Vivía en un buen bosque, de esos que tienen todo verde menos el cielo que los cubre. ¡Cuánto había por mirar allí!: las flores cayéndose de las plantas para acariciar la tierra, un río tranquilo y pensativo bajo el sol de la tarde, rocas monumentales con piel de musgo, pájaros que pintaban de distintos colores el aire. Aún así, Demóstenes prefería no ver ese ente verde que siempre le miraba a él con indiferencia.

Fueron los habitantes de ese bosque quienes se empeñaron en hacerle cambiar de opinión.
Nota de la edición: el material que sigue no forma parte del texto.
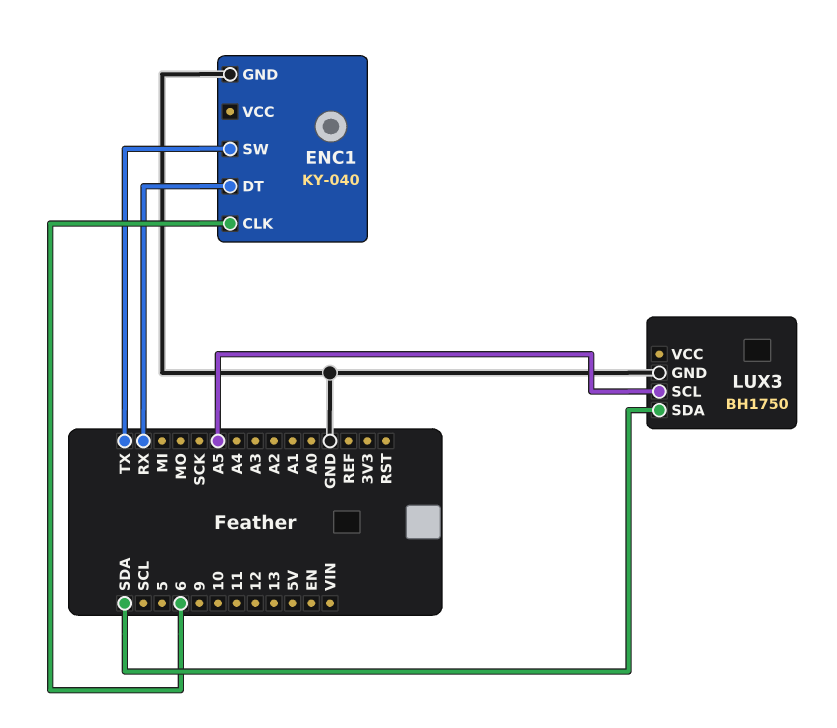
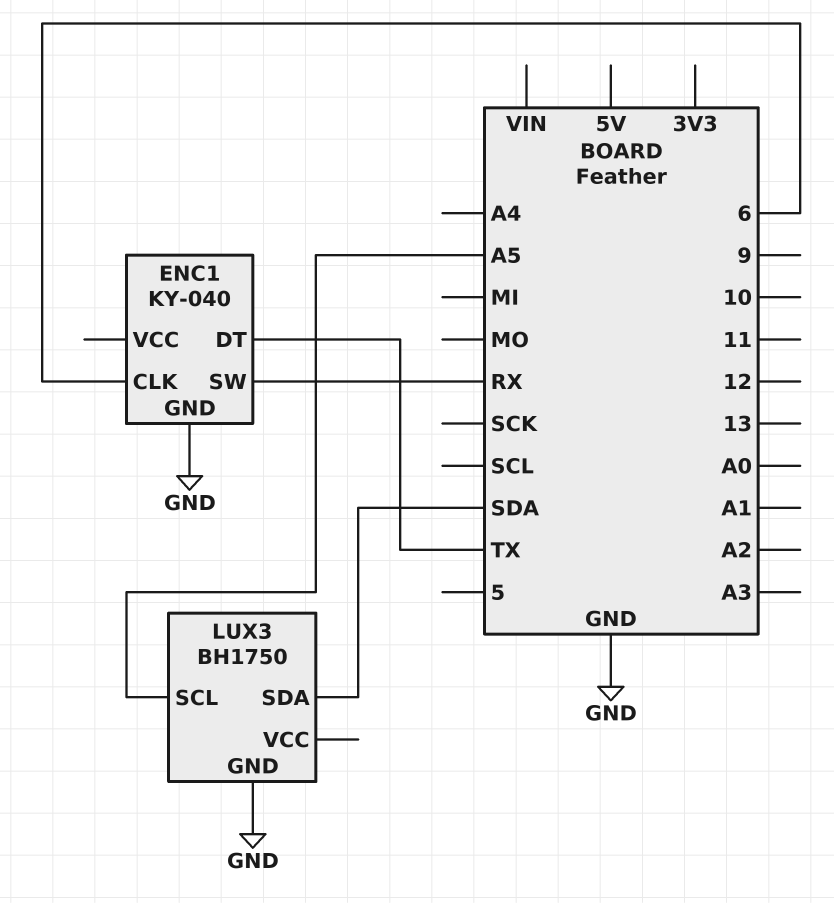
ENC1 pin DT: RX -> TX
ENC1 pin SW: TX -> RX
—Tienes que ver esto, Demóstenes —le decían cuando el aire entraba al bosque trayendo consigo mariposas de alas dulces. —Ya las he visto —respondía Demóstenes, apretando aún más los párpados.

Lo llamaban para que viera un cometa brillante que se acercaba a la tierra cada setenta y cinco años, para que observara los árboles llenarse de unos pájaros silvestres que venían desde Canadá, para que endulzara sus ojos conociendo a su nuevo nieto que había nacido dos meses antes de lo previsto, un poco más grande que una mano, y a quien ya le tenían nombre: le pondrían Demóstenes como el abuelo.

Nada de eso quiso ver. Amaba los olores y las voces. Prefería escuchar y percibir con su olfato los acontecimientos del mundo. El día en que Demóstenes tenía que abrir los ojos llegó. Era una madrugada

de color celeste. Los pájaros canturreaban su himno de siempre. El bosque olía a lluvia, a musgo y a miel al mismo tiempo. Del cuerpo de Demóstenes empezaron a brotar gotitas de agua, sin fragancia alguna. Las manos se le cubrieron de un frío matutino, su alma brotó como una flor por todo el pecho, los pensamientos desaparecieron de su cabeza, le pareció no estar ya en este mundo. Pero, sobre todo, los ojos se le llenaron de tanta, tanta luz, que los abrió. Ese día Demóstenes murió con los ojos abiertos.